- What to produce: Return the line containing "Gyms have been" and every line after it through the end of the entries below, with no other lines.

Dataset items:
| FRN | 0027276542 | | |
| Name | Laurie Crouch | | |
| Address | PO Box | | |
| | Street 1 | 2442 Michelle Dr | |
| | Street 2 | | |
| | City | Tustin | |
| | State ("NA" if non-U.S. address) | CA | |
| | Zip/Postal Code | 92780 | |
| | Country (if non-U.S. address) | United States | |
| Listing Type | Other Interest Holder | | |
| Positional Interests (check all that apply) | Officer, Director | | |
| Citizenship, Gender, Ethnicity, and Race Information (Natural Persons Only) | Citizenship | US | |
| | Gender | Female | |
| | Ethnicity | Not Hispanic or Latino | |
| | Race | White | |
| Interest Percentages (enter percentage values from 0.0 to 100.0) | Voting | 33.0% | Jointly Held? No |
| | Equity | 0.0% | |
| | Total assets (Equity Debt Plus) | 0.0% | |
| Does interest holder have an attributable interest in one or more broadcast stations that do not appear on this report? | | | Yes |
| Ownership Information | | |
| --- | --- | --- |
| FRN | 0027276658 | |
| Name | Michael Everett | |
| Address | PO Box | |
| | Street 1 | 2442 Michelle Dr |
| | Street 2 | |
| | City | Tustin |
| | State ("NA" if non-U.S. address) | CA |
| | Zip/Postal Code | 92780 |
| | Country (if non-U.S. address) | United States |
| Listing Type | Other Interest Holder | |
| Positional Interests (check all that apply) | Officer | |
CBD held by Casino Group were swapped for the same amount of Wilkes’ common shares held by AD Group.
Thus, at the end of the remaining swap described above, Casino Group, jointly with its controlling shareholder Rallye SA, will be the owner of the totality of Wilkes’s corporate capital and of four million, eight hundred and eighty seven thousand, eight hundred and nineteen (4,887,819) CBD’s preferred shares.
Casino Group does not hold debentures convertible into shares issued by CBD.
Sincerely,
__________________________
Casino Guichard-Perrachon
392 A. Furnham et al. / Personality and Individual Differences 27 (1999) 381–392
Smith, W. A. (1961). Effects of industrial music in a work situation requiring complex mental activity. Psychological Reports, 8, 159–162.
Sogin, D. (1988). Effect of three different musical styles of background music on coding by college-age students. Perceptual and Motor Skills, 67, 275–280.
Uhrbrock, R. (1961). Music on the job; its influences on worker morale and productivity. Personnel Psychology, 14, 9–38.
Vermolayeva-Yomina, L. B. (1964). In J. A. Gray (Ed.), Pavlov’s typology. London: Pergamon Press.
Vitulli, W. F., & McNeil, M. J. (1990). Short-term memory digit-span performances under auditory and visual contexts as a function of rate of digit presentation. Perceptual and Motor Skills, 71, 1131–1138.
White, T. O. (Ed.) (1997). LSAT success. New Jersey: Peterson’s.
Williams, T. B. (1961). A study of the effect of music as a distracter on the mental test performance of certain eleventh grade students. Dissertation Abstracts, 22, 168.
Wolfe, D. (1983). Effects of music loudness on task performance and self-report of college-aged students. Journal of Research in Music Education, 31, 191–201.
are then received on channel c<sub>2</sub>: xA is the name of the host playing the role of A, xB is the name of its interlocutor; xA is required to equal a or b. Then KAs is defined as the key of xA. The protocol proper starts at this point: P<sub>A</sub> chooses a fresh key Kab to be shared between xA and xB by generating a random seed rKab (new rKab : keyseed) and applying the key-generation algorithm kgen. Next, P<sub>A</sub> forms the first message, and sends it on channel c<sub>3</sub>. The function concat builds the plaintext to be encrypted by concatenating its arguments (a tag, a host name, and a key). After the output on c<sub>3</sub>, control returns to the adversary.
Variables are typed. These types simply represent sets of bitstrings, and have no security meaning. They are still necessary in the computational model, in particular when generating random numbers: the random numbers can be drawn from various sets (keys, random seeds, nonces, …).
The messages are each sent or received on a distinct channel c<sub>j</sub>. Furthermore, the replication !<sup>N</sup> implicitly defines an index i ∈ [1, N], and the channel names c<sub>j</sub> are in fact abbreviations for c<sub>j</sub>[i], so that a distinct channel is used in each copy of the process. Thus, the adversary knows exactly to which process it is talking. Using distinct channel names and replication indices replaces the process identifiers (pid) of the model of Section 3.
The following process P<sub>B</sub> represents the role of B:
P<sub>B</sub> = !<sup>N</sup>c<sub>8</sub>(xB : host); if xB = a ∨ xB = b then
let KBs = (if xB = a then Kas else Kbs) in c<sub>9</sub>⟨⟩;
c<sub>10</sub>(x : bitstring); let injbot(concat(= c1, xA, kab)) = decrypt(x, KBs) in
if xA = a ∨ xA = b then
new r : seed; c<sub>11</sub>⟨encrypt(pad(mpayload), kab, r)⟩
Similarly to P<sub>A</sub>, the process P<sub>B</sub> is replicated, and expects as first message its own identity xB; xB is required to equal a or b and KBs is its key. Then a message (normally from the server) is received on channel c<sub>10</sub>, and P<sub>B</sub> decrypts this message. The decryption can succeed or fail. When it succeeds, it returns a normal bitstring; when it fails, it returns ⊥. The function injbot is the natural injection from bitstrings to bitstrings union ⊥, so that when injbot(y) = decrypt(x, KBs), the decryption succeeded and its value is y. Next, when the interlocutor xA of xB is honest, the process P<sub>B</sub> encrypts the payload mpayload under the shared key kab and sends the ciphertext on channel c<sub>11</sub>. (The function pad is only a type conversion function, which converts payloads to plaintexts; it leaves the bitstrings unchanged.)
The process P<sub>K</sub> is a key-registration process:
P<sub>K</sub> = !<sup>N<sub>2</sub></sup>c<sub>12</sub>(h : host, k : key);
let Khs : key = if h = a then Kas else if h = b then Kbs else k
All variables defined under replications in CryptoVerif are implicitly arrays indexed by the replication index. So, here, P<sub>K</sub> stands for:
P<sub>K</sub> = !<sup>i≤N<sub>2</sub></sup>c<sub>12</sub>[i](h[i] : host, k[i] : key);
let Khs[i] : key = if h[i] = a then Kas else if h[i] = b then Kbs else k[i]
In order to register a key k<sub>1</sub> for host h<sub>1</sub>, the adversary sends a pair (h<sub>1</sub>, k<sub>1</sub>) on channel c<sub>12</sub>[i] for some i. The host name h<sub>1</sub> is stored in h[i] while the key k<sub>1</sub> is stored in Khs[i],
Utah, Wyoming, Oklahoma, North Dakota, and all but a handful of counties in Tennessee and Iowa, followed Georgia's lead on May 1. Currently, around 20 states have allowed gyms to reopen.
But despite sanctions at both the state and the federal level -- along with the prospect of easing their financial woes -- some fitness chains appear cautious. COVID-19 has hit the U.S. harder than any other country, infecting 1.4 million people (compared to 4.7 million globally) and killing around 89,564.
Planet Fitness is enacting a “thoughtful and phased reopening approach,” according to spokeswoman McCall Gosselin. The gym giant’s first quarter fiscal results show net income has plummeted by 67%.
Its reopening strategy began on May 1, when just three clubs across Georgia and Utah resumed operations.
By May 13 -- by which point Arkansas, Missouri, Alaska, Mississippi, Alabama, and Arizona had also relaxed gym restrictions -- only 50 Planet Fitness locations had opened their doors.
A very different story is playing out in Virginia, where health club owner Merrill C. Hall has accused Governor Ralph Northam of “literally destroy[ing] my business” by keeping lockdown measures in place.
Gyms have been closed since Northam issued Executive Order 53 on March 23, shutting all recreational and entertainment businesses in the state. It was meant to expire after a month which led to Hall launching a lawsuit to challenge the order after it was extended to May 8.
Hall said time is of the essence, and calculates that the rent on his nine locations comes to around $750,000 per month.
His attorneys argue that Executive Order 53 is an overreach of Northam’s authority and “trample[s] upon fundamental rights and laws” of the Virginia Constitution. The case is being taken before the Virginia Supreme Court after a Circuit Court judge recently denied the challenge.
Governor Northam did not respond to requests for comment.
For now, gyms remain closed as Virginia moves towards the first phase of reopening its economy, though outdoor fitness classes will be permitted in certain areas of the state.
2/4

- Task solution:
Gyms have been closed since Northam issued Executive Order 53 on March 23, shutting all recreational and entertainment businesses in the state. It was meant to expire after a month which led to Hall launching a lawsuit to challenge the order after it was extended to May 8.
Hall said time is of the essence, and calculates that the rent on his nine locations comes to around $750,000 per month.
His attorneys argue that Executive Order 53 is an overreach of Northam’s authority and “trample[s] upon fundamental rights and laws” of the Virginia Constitution. The case is being taken before the Virginia Supreme Court after a Circuit Court judge recently denied the challenge.
Governor Northam did not respond to requests for comment.
For now, gyms remain closed as Virginia moves towards the first phase of reopening its economy, though outdoor fitness classes will be permitted in certain areas of the state.
2/4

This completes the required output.